3. Carmilla y otros vampiros

Entre los relatos de In a Glass Darkly, “Carmilla” merece una consideración independiente no sólo por su extensión y su fama sino también porque en el ámbito del cuento de horror pertenece a una variedad con características propias: la fábula de vampiros. De acuerdo con el diccionario de Littré, clásico repertorio de la lengua francesa, el vampiro “es un individuo que, según la superstición popular, sale de la tumba para extraer la sangre a los seres vivientes”. Por lo tanto, su situación es bastante ambigua: los fantasmas bien educados que acepta la tradición pueden introducirse en nuestro mundo cotidiano, pero han perdido su condición corpórea; en cambio, los personajes de esta especie han conservado sus cuerpos más allá de la muerte con el auxilio del elemento vital que les proporcionan sus víctimas, a las que desangran e incorporan en su horripilante merodeo nocturno. Afortunadamente, se supone que su acción está circunscripta en determinadas zonas geográficas; vagamente, se presume que en el peor —o el mejor— de los casos operan en el Cercano Oriente y en algunas regiones del este de Europa que se extienden por los montes Cárpatos y la meseta de Transilvania, en las proximidades del Danubio, en el actual territorio de Austria, Checoeslovaquia, Yugoslavia, Hungría y Rumania. Por obra de la literatura, han sido invitados a trasladarse a la Europa occidental, pero al mismo tiempo se ha proporcionado amplia información sobre una extensa nómina de antídotos, que incluye el ajo, la rosa silvestre, ciertos símbolos religiosos, los cursos de agua, la luz del sol y los espejos. Por su parte, los vampiros se defienden apelando a su capacidad mimética, que les permite convertirse en murciélagos, en niebla, acaso en lobos o perros (circunstancia que los vincula al folklore de la licantropía).
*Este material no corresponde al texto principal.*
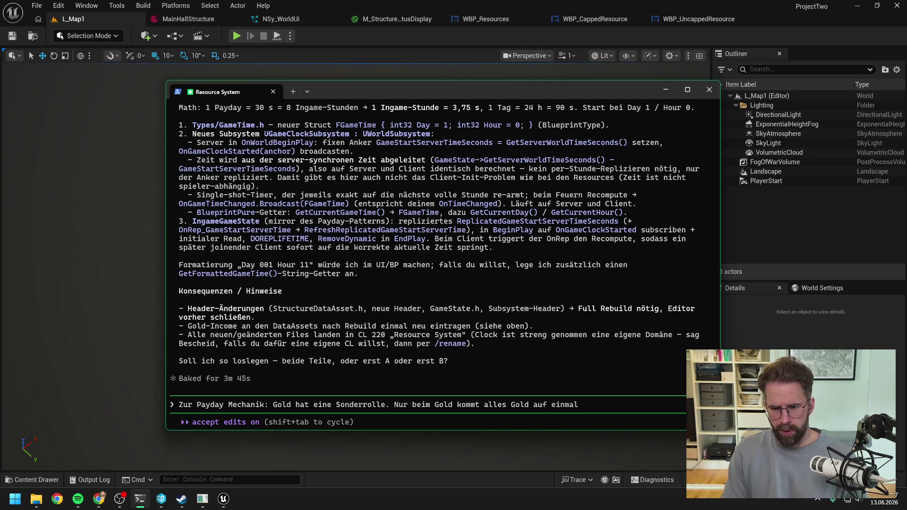
{"action": "type", "text": " am Payday."}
En inglés se los suele denominar undead, lo cual parece significar que no están vivos pero tampoco pertenecen al mundo de los muertos. En tal sentido, al margen del contagio por incisión de la yugular, resulta incierto —en virtud de la naturaleza contradictoria de los testimonios— determinar si los vampiros, en su origen, fueron muertos cuyo castigo eterno consiste en esta actividad o, por lo contrario, son cadáveres exentos de sus almas que fueron “ocupados” por demonios que procedían directamente del infierno.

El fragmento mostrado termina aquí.